A few months ago I announced that I was going to direct my business to high school seniors. Sure, I still take the occasional family session here and there, but I stopped marketing to them all together. Why? It's not my core business anymore. So when I received two separate messages this past weekend asking for my services, I almost second guessed myself and said "yes"...almost.

The first text I received was from a friend asking me about my services for her friend's wedding. Her friend is on a budget and wants a cheap photographer to capture her very important day. While my friend didn't say "cheap" she did say "budget" so already that means a ton of work for little pay. While the opportunity is definitely there, I declined. First, I'm a high school senior photographer and really want nothing to do with weddings. Second, photographing a wedding would take an enormous amount of time away from my actual business and would take away from a potential high school senior client for that day. Third, I found from those first two weddings that I HATE photographing weddings.

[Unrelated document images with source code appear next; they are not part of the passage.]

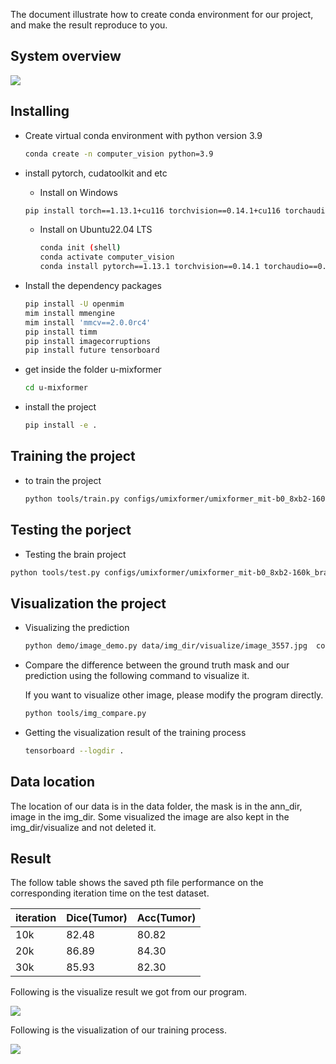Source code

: The document illustrate how to create conda environment for our project, and make the result reproduce to you.

## System overview

![](/home/zane/Documents/u-mixformer/u-mixformer/system_structure.png)

## Installing

* Create virtual conda environment with python version 3.9 

  ```bash
  conda create -n computer_vision python=3.9
  ```

  

* install pytorch, cudatoolkit and etc

  * Install on Windows

  ```bash
  pip install torch==1.13.1+cu116 torchvision==0.14.1+cu116 torchaudio==0.13.1 --extra-index-url https://download.pytorch.org/whl/cu116
  ```

  * Install on Ubuntu22.04 LTS

    ```bash
    conda init (shell)
    conda activate computer_vision
    conda install pytorch==1.13.1 torchvision==0.14.1 torchaudio==0.13.1 pytorch-cuda=11.6 -c pytorch -c nvidia
    ```

    

* Install the dependency packages

  ```bash
  pip install -U openmim
  mim install mmengine
  mim install 'mmcv==2.0.0rc4'
  pip install timm
  pip install imagecorruptions
  pip install future tensorboard
  ```

  

* get inside the folder u-mixformer

  ```bash
  cd u-mixformer
  ```

* install the project

  ```bash
  pip install -e .
  ```

  

## Training the project

- to train the project

  ```bash
  python tools/train.py configs/umixformer/umixformer_mit-b0_8xb2-160k_brats2020-adek_extension.py
  ```

## Testing the porject

* Testing the brain project

```bash
python tools/test.py configs/umixformer/umixformer_mit-b0_8xb2-160k_brats2020-adek_extension.py work_dirs/umixformer_mit-b0_8xb2-160k_brats2020-adek_extension/iter_10000.pth	
```

## Visualization the project

* Visualizing the prediction

  ```bash
  python demo/image_demo.py data/img_dir/visualize/image_3557.jpg  configs/umixformer/umixformer_mit-b0_8xb2-160k_brats2020-adek_extension.py work_dirs/umixformer_mit-b0_8xb2-160k_brats2020-adek_extension/iter_10000.pth --out-file data/img_dir/visualize/output_3557.jpg --device cuda:0
  ```


* Compare the difference between the ground truth mask and our prediction using the following command to visualize it.

  If you want to visualize other image, please modify the program directly.

  ```bash
  python tools/img_compare.py	
  ```

* Getting the visualization result of the training process

  ```bash
  tensorboard --logdir .	
  ```



## Data location

The location of our data is in the data folder, the mask is in the ann_dir, image in the img_dir. Some visualized the image are also kept in the img_dir/visualize and not deleted it.

## Result

The follow table shows the saved pth file performance on the corresponding iteration time on the test dataset. 

| iteration | Dice(Tumor) | Acc(Tumor) |
| --------- | ----------- | ---------- |
| 10k       | 82.48       | 80.82      |
| 20k       | 86.89       | 84.30      |
| 30k       | 85.93       | 82.30      |

Following is the visualize result we got from our program.

![](/home/zane/Documents/u-mixformer/u-mixformer/visualize_result.png)

Following is the visualization of our training process.

![](/home/zane/Documents/u-mixformer/result/aACC.png)

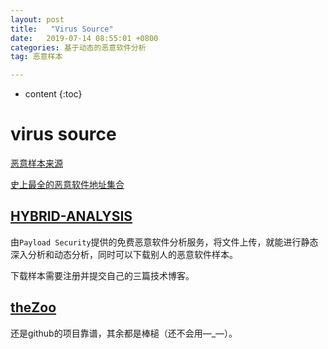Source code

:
 ```yaml
---
layout: post
title:   "Virus Source"
date:   2019-07-14 08:55:01 +0800
categories: 基于动态的恶意软件分析
tag: 恶意样本

---
```


* content
{:toc}




# virus source

[恶意样本来源](https://bbs.pediy.com/thread-226555.htm)

[史上最全的恶意软件地址集合](<https://zhuanlan.zhihu.com/p/23000035>)

## [HYBRID-ANALYSIS](https://www.hybrid-analysis.com/)

由`Payload Security`提供的免费恶意软件分析服务，将文件上传，就能进行静态深入分析和动态分析，同时可以下载别人的恶意软件样本。

下载样本需要注册并提交自己的三篇技术博客。

## [theZoo](<https://github.com/ytisf/theZoo/tree/master/malwares/Binaries>)

还是github的项目靠谱，其余都是棒槌（还不会用—_—）。

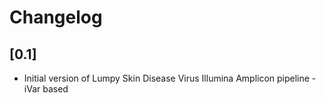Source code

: # Changelog

## [0.1]

- Initial version of Lumpy Skin Disease Virus Illumina Amplicon pipeline - iVar based
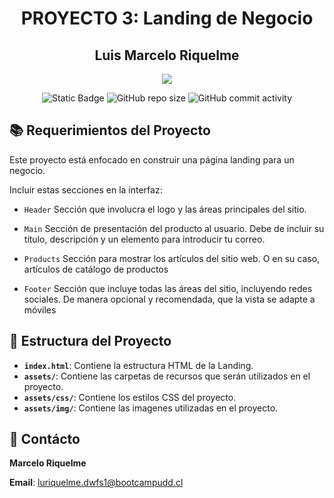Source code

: <div align="center">
    <h1> PROYECTO 3: Landing de Negocio </h1>
    <h2>Luis Marcelo Riquelme</h2>
</div>

<p align="center">
  <a href="https://skillicons.dev">
    <img src="https://skillicons.dev/icons?i=vscode,html,css,git" />
  </a>
</p>

<div align="center">
    <img alt="Static Badge" src="https://img.shields.io/badge/UDD-DWFS-orange">
    <img alt="GitHub repo size" src="https://img.shields.io/github/repo-size/MriquelmeCPHCJA/UDD-PROYECTOS?color=green">
    <img alt="GitHub commit activity" src="https://img.shields.io/github/commit-activity/t/MriquelmeCPHCJA/UDD-PROYECTOS">
</div>


## 📚 Requerimientos del Proyecto

Este proyecto está enfocado en construir una página landing para un negocio.

 Incluir estas secciones en la interfaz:

- `Header` Sección que involucra el logo y las áreas principales del sitio.

- `Main` Sección de presentación del producto al usuario. Debe de incluir su título, descripción y un elemento para introducir tu correo.

- `Products` Sección para mostrar los artículos del sitio web. O en su caso, artículos de catálogo de productos

- `Footer` Sección que incluye todas las áreas del sitio, incluyendo redes sociales.
De manera opcional y recomendada, que la vista se adapte a móviles

## 📂 Estructura del Proyecto

- **`index.html`**: Contiene la estructura HTML de la Landing.
- **`assets/`**: Contiene las carpetas de recursos que serán utilizados en el proyecto.
- **`assets/css/`**: Contiene los estilos CSS del proyecto.
- **`assets/img/`**: Contiene las imagenes utilizadas en el proyecto.

## 📧 Contácto
**Marcelo Riquelme**

**Email**: luriquelme.dwfs1@bootcampudd.cl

It's just not me.

The next text that I received was from a past client who wanted a cake smash for her 1 year old son. This client is special to me. She found me through Google when I just started out and her family was one of the first families that I photographed for my portfolio building sessions. She also became my first maternity client. We asked her to be our guinea pig for the session, and she gladly obliged. She was such a trooper. However, I'm no longer an "everything" photographer. I'm a high school senior photographer. As much as I love and adore this client, I declined. I sent her the information for another photographer in the area that does cake smashes and wished her well.

It's understandable that you will most likely say "yes" to many different types of sessions when you first start out. Heck, there are some folks who live in small towns and have to cater to these different types of sessions to stay afloat, but in any case, it's OK to say NO. You can do it. You don't always have to be booked 100%. You don't always have to be putting new material on your blog. You CAN have a say in the way your own business runs.  If it's not your cup of tea, then it's simply not your cup of tea. Say no and then move on.

NOTE: If I do decline a session and I know of other photographers in the area that fit the bill, I will ALWAYS try to get them that referral. It looks good for me (I didn't leave this client hanging) and it's good for them (they get some business).